Das Ausschlafen erscheint als Einflüsterung des Teufels
Wenn in Wintertagen kleine Kinder mit riesigen Schultaschen auf dem Rücken durch die Dunkelheit marschieren, um rechtzeitig verschlafene Schulautobusse oder verträumte erste U-Bahnen zu erreichen, ist dies ein Bild des Elends unseres Fleißes. Das Ausschlafen – wie der Mittagsschlaf auch – erscheinen als Einflüsterungen des Teufels, so effektiv sie biochemisch gesehen auch sein mögen. Lieber ein "rotes Auge" von all der Übernachtigkeit als der Eindruck von Ausgeruhtheit, so sehr wohl mancher kluge Gedanke einem Moment des Ausruhens zu verdanken wäre und einem so manches Dumme erspart bliebe, hätte man es verschlafen.

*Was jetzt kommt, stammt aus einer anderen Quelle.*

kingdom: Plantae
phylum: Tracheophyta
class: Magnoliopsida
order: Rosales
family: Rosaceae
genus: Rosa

Es gehört zu den wiederkehrenden Ritualen des Arbeitstheaters, wenn mächtige Männer und die ihnen in die Macht gefolgten mächtigen Frauen Verhandlungen führen, die sich über Tage und Wochen ziehen und vor allem mit Bedingungslosigkeit auch in den Nachtstunden geführt werden. Gleich ob es um eine Koalition, einen Lohnabschluss oder das Weltklima und das Weltganze geht. Wenn all die Verhandler und Verhandlerinnen nach Ewigkeiten vor die Kameras und Mikrophone treten, suggerieren sie vor allem eines: Übermenschliches vollbracht zu haben. Quadraturen von Kreisen. Und dass all diese aus Kreisen geschöpften Quadrate nur möglich waren, weil die Verhandler und Verhandlerinnen größenwahnsinnigerweise die Nacht zum Tag gemacht haben, etwas, das eigentlich Göttern vorbehalten sein sollte.
Das Übel der solcherart von Männern generierten Welt ist ihre Verkomplizierung. Was überhaupt nur geht, weil die männliche Welt über genügend Zeit verfügt, um etwa Dinge, die gar nicht breit angelegt sind, breit zu machen. Paradoxerweise dort eine Enge entstehen zu lassen, wo eigentlich genügend Platz wäre. Dort drei Termine anzusetzen, wo einer völlig ausreichend wäre.
Wenn man mich fragt, was mir der Feminismus gebracht hat, dann zu erkennen, wo im Leben ich wirklich gebraucht werde und wo im Leben ich ein Theater spiele.
Der Akt des Staubwischens muss nicht halbiert werden
Ich will ein Beispiel bringen. Als ich von meiner präsenten Mutter und meinem absenten Vater ins Erwachsenenleben und also in eine erste eigene Wohnung entlassen wurde, da war ich in Bezug auf das Zubereiten von Speisen gerade mal in der Lage, eine Dose zu öffnen – und somit entwicklungstechnisch einen nur sehr kleinen Schritt von meiner Hauskatze entfernt. Meine erste Freundin war eine Emanze, wie das damals hieß, und hatte nicht die geringste Lust, dem Vorbild ihrer eigenen Mutter zu folgen und einen im Arbeitstheater vollständig aufgehenden Ehemann in einer Weise zu bekochen und zu ernähren, die eigentlich etwas Frankensteinhaftes besitzt.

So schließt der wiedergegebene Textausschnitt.